ОБ УПРАЖНЕНИИ: Поменяйте в тексте о разведгруппе "разведчик" на "боец" и перепишите отрывок, начиная с "Гранатомет М-79 назывался" и дальше до "двадцати пяти секунд.".

── ИСХОДНЫЙ ТЕКСТ ──

Сержант Чепмен подал сигнал Кеглеру остановиться, и Килкрез сообщил командиру группы о том, что увидел то, что выглядело как вход в небольшой бункер. Достав бинокль 7x50[33], Чепмен и Петерсон наблюдали за отверстием около пяти минут. Судя по цвету земли перед входом, казалось, что отверстие было недавно вырыто. Ветер во время грозы сдул свежий камуфляж, открыв нам отверстие. Если камуфляж не был восстановлен, то мы решили, что никто не приходил проверить состояние бункера, или тот, кто его построил, мог все еще находиться внутри.

Не желая рисковать, проникая в занятый вражеский бункерный комплекс, сержант Чепмен приказал Петерсону занять позицию, с которой он мог попасть газом CS в лаз бункера из своего гранатомета.

Гранатомет М-79 назывался "блупер" (blooper), один из них обычно носила каждая разведгруппа. Его универсальность и дальность стрельбы в триста метров делали его очень востребованным. Обычно разведчик имел при себе подсумок с четырьмя типами 40-миллиметровых боеприпасов - в основном фугасными (HE), осколочными, тактическими CS (газовыми) и осветительными гранатами (с белой звездой на парашюте). Выстрелы CS, которые Петерсон носил с собой, имели дальность стрельбы триста метров и взрывались при ударе, выделяя газ CS в течение примерно двадцати пяти секунд.

───
── ФРАГМЕНТЫ ДАННЫХ ──

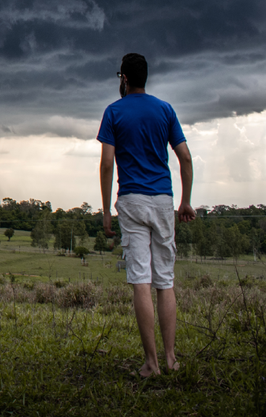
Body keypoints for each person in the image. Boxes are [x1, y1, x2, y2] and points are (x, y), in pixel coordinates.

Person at [98, 53, 195, 377]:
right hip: (163, 201)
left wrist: (105, 209)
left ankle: (151, 363)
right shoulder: (165, 110)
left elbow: (108, 163)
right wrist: (186, 202)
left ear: (124, 78)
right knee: (164, 282)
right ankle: (170, 359)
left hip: (132, 201)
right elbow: (185, 158)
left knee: (141, 280)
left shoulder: (113, 111)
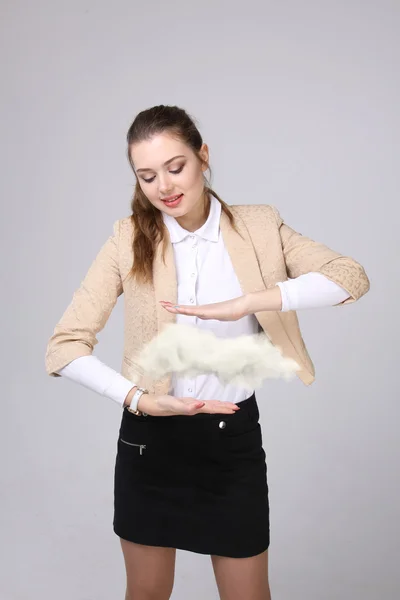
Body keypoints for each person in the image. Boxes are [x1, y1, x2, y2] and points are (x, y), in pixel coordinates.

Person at [45, 105, 370, 600]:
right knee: (147, 595)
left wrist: (248, 301)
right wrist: (139, 399)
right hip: (149, 442)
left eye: (176, 167)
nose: (164, 186)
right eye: (147, 175)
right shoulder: (127, 237)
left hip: (230, 442)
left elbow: (350, 278)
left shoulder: (260, 227)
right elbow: (64, 347)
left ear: (203, 156)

───

ОТВЕТ К ЗАДАНИЮ:
Гранатомет М-79 назывался "блупер" (blooper), один из них обычно носила каждая разведгруппа. Его универсальность и дальность стрельбы в триста метров делали его очень востребованным. Обычно боец имел при себе подсумок с четырьмя типами 40-миллиметровых боеприпасов - в основном фугасными (HE), осколочными, тактическими CS (газовыми) и осветительными гранатами (с белой звездой на парашюте). Выстрелы CS, которые Петерсон носил с собой, имели дальность стрельбы триста метров и взрывались при ударе, выделяя газ CS в течение примерно двадцати пяти секунд.